Stillpoint-evening. Makoto Fujimura.

Then you have this pregnant teen who gave birth to a supposed King in a food trough—a King who was first greeted by the garbage collectors of the time. Right.

When I read the Bible as an artist, though, it really makes sense. Artists do all sorts of strange things to communicate—they create language to describe the indescribable. Ezekiel, David, and Hosea were marginalized, poor, outcast, creative, curious—more like artists than “respectable people.” God is also an artist, inventing strange ways to communicate. Since he exists outside Time and Space, He has to translate the indescribable into our notion of the ordinary. He humbled Himself to condescend to us, daring to use us, broken and lost, to do the work of re-creation. And like “modern art,” this looks strange, otherworldly, and full of mystery.

Saint Paul, while in prison, asks for prayer to “boldly proclaim the mystery of the gospel.” The “gospel” is the good news of Jesus’ life, death, and resurrection, which on the surface seems pretty clear. So why does he use the word “mystery?” Why not say, “Pray that I can be clear,” or “Pray that I can be persuasive?” Perhaps what Paul meant by “proclaiming the mystery” was revealing things spoken of in the past, in the Old Testament, secrets that were now being revealed through Christ.

“Mystery” can also, in the generative sense, mean indescribable, unseen, or unforeseen things. Jesus—himself a mysterious, artistic person—often spoke of mysterious things by using parables, stories that did not really work on a normative level. He said things like, “Do not be anxious about your life, what you will eat or wear,” and then, as an antidote to our worry addiction, suggested, “Look at the birds of the air: they neither sow nor reap nor gather into barns, and yet your heavenly Father feeds them . . . Consider the lilies of the field, how they grow: they neither toil nor spin, yet I tell you, even Solomon in all his glory was not arrayed like one of these.”

He told the story of two sons. The younger, wayward son takes his inheritance from his father and goes to town, wasting it all on frivolous pleasures. His father does not stop him from destroying himself, but when the son loses everything and decides that it’s better to be home than homeless, the father throws the biggest party for him, saying, “My son was lost, and is found.” The elder brother is understandably upset with his younger brother’s reckless behavior and cannot fathom why his father would welcome his younger brother home. Where’s the discipline? Where’s the punishment? As Jesus tells this story, he turns to the religious authorities of his day, insinuating that they were that elder brother who did not understand the Father’s frivolous love for his inconstant and selfish child. They were as we often are—legalistic and wayward, an anxious people who cannot stop to appreciate beauty or hear music in the spheres of our world.*

A journey with Jesus is more like being an artist than working a predictable 9-to-5 job. It’s unpredictable, risky, and often strange. It’s an adventure for which you need faith. You don’t need to be a “respectable Christian” to walk with Jesus: in fact, it’s best if you are not. You’ll be better able to wrestle with the deeper realities of your journey, to confront your brokenness. You’ll be able to let your life’s experience become the materials for your craft, articulating that deep mystery within you rather than trying to explain it away.

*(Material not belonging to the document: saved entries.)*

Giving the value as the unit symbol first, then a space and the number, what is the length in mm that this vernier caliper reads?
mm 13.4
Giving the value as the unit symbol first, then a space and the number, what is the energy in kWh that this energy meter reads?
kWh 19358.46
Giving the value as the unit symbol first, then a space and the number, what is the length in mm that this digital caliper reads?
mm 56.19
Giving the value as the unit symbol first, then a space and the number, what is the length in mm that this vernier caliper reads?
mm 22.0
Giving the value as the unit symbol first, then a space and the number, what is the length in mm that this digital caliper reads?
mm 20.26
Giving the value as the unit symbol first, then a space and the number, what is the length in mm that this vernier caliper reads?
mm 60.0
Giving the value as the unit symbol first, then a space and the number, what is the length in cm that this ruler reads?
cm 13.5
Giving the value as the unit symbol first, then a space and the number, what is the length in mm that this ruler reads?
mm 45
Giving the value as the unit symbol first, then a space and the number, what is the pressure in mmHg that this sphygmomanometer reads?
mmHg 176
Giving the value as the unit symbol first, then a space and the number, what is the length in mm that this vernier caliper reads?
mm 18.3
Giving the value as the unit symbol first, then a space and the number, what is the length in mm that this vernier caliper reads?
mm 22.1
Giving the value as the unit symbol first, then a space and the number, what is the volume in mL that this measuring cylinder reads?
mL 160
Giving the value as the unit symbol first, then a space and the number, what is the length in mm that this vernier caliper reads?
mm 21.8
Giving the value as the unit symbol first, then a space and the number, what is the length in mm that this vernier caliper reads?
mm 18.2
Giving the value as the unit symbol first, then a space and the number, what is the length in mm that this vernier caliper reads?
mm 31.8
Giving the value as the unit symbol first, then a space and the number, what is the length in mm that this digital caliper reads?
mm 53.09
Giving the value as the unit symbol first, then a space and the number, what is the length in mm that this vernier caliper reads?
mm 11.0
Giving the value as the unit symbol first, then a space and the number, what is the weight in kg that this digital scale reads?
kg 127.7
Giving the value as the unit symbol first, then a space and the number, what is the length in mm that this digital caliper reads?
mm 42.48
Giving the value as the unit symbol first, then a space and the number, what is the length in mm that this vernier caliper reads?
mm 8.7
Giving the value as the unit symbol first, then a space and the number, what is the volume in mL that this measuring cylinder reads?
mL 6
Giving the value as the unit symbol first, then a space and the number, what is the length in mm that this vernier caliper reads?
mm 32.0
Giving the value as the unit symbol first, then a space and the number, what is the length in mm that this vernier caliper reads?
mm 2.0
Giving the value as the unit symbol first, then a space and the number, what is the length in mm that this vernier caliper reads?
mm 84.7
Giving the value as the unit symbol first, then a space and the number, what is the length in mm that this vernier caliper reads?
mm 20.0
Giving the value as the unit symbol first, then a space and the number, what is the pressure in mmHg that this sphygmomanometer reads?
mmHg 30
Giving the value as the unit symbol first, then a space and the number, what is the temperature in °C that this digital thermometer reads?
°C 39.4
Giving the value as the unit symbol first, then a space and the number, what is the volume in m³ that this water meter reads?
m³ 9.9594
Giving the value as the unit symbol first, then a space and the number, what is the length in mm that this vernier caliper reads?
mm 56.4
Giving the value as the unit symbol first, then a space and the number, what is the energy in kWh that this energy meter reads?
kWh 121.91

The church needs artists, because, like Jesus, they ask questions that are at the same time enigmatic and clear, encouraging and challenging. But, unlike Jesus, they are far from perfect. And that’s okay because none of Jesus closest followers were respectable, well put-together people either. Jesus still gave them “authority” because they were chosen, broken creatures in need of a Savior who learned of their dependence on God. He gave them “author-rity” to write the story of the Kingdom and the mystery of redemption. He made them into artists. 

We are all chosen, broken creatures and Jesus has made us all into artists, whether we use a brush or simply ride on a garbage truck. Our stories are living stories of the Kingdom that we write every day. Infused with the mystery of the Great Artist’s spirit, our stories can become a wide open adventure—part of the Greatest Story Ever Told.